Convictions of Trafficking Victim Overturned

The Court of Appeal (Criminal Division) has quashed the convictions of an Appellant who had been forced to work in a factory while being subjected to domestic servitude.  He had been provided with false documents to secure employment, which had led to his pleading guilty to associated offences.

Ben Douglas-Jones KC, instructed by Philippa Southwell of Birds Solicitors, represented the Appellant in BXR [2022] EWCA Crim 1483.

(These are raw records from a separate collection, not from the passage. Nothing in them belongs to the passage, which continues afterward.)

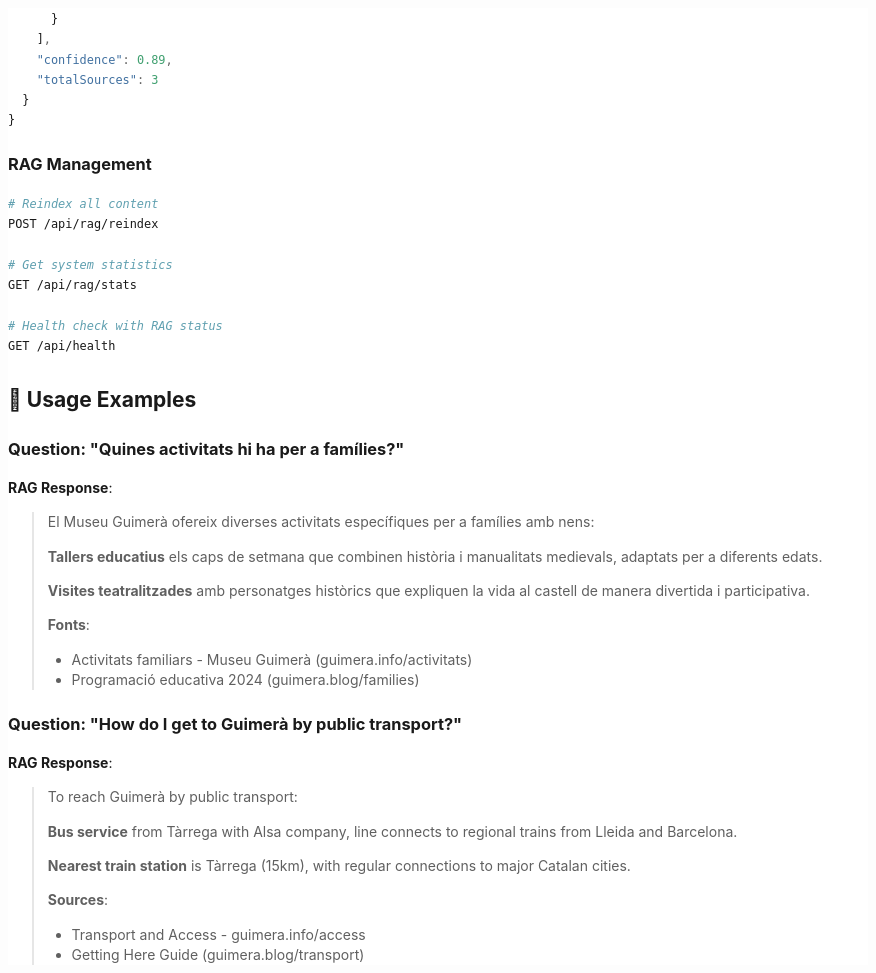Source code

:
 ```javascript
      }
    ],
    "confidence": 0.89,
    "totalSources": 3
  }
}
```

### **RAG Management**
```bash
# Reindex all content
POST /api/rag/reindex

# Get system statistics
GET /api/rag/stats

# Health check with RAG status
GET /api/health
```

## 🎯 Usage Examples

### **Question**: "Quines activitats hi ha per a famílies?"

**RAG Response**:
> El Museu Guimerà ofereix diverses activitats específiques per a famílies amb nens:
>
> **Tallers educatius** els caps de setmana que combinen història i manualitats medievals, adaptats per a diferents edats.
>
> **Visites teatralitzades** amb personatges històrics que expliquen la vida al castell de manera divertida i participativa.
>
> **Fonts**:
> - Activitats familiars - Museu Guimerà (guimera.info/activitats)
> - Programació educativa 2024 (guimera.blog/families)

### **Question**: "How do I get to Guimerà by public transport?"

**RAG Response**:
> To reach Guimerà by public transport:
>
> **Bus service** from Tàrrega with Alsa company, line connects to regional trains from Lleida and Barcelona.
>
> **Nearest train station** is Tàrrega (15km), with regular connections to major Catalan cities.
>
> **Sources**:
> - Transport and Access - guimera.info/access
> - Getting Here Guide (guimera.blog/transport)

The Court of Appeal (Popplewell LJ, Johnson J and His Honour Judge Picton) accepted that he had, in Nigeria, been: at risk of persecution for being gay; subjected to sex slavery (including multiple rape); witnessed the murder of someone by immolation for being gay; and forced to agree to a “Covenant”, which included ritualistic elements.  He had then been trafficked to the UK in a state of debt bondage; and, in the UK, subjected to domestic servitude, sex slavery, and gay conversion therapy (“deliverance”) at the hands of ministers of a church.

The Court accepted that the prosecution had not been in the public interest.  Had the CPS known the trafficking circumstances responsible for the offences, as we have found them to be, and applied the 2013 Guidance, it would very likely not have prosecuted. 

Andrew Johnson appeared for the Respondent.